Der wirkliche Skandal

An dem 129a-Verfahren gegen den Stadtsoziologen Andrej H. und andere üben prominente Wissenschaftler aus aller Welt scharfe Kritik. Kommentar von Carlos Kunze

Verfolgt die Bundesanwältin Monika Harms eine besonders subversive Strategie, für Deutschland international die wohlverdiente Werbung zu machen? Zumindest verhält sie sich so. Sie ist verantwortlich für die Inhaftierung von Andrej H., einem Stadtsoziologen, wegen Mitgliedschaft in einer terroristischen Vereinigung, der ominösen »Militanten Gruppe«. Daneben ist mit Matthias B. ein weiterer Wissenschaftler der Mitgliedschaft beschuldigt, aber nicht in Haft. Die originellen Begründungsschnipsel der Bundesanwältin, die von einer »intellektuellen Täterschaft« der beiden spricht, wie Anwälte der Beschuldigten zitierten (Jungle World 33/07), haben in der vorigen Woche zu ausgedehnten Protesten geführt, in Deutschland wie auch international.
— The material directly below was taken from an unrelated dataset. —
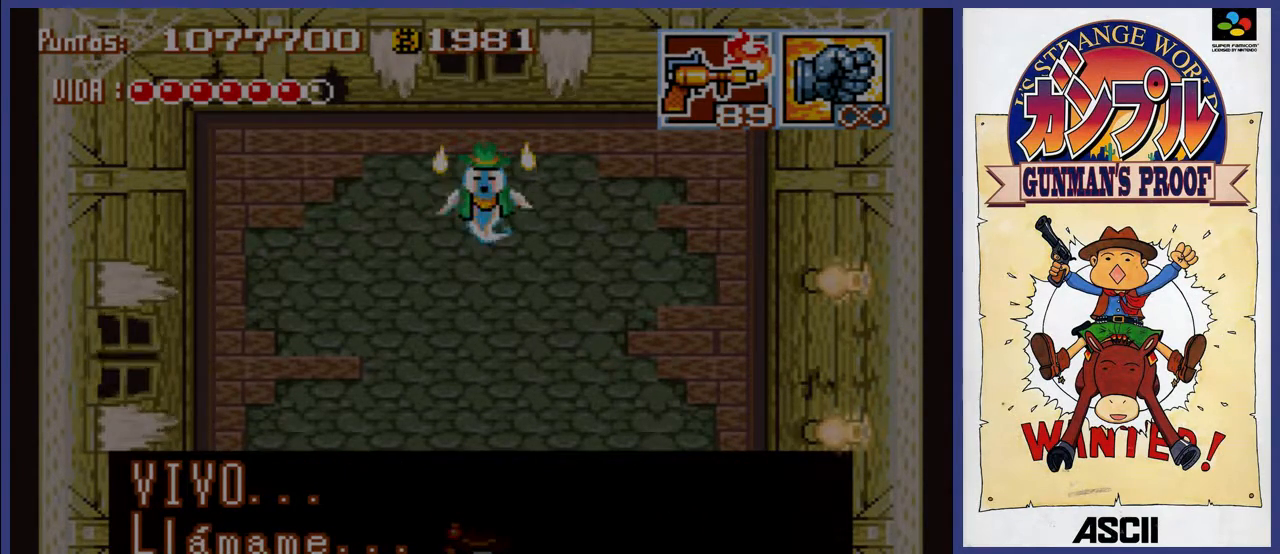
{"buttons": [], "events": []}
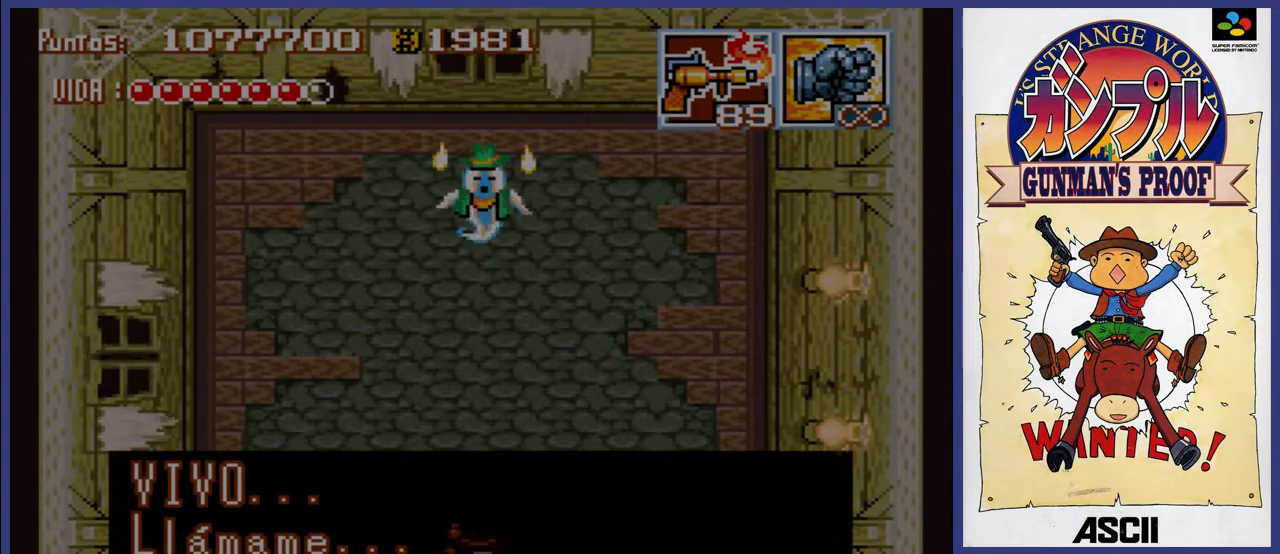
{"buttons": [], "events": []}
Zwei Professoren und eine Privatdozentin erklärten für die Sektion Stadt- und Regionalsoziologie in der altehrwürdigen, 1909 gegründeten Deutschen Gesellschaft für Soziologie, der Haftbefehl stehe »für eine Ausweitung der Terrorismus-Ausnahmegesetzgebung auf wissenschaftliche Stadtforschung«, und ergänzten: »Die bekannt gewordenen Begründungen aus dem Haftbefehl sind eine Beleidigung für wissenschaftlich Tätige, und wenn sie als Indizien für die Mitgliedschaft in einer terroristischen Vereinigung gelten, wird ›normale Stadtforschung‹ unter Generalverdacht gestellt.«

In einem »Open letter to the Generalbundesanwaltschaft against the criminalization of critical academic research and political engagement« fordern Dutzende prominente Akademiker und Intellektuelle aus den USA, den Niederlanden, Großbritannien und anderswo, unter ihnen etwa Richard Sennett und Saskia Sassen, die Einstellung der 129a-Verfahren gegen alle Beteiligten und erklären: »Die Bundesanwaltschaft bedroht durch die Anwendung des § 129 die Freiheit der Forschung und Lehre ebenso wie gesellschaftspolitisches Engagement.«

Skandalisiert man nur das Offensichtliche, bleibt der wirkliche Skandal im Dunkeln. Was ist passiert? Nach Angaben der Polizei wurde versucht, drei LKW der Bundeswehr zu verbrennen. Ermittelt wird jedoch wegen Terrorismus. Dass man für Brandstiftung an Autos, und seien es solche der Polizei oder der Armee, als »Terrorist« verfolgt wird, ist etwas, was nicht einmal in den autoritären Fantasien von Nicolas Sarkozy eine Rolle spielt, der in seiner Amtszeit als Innenminister innerhalb von sechs Wochen den Verlust von knapp 10 000 ausgebrannten Wagen zu beklagen hatte. Hierzulande ist es Leitlinie der Justiz.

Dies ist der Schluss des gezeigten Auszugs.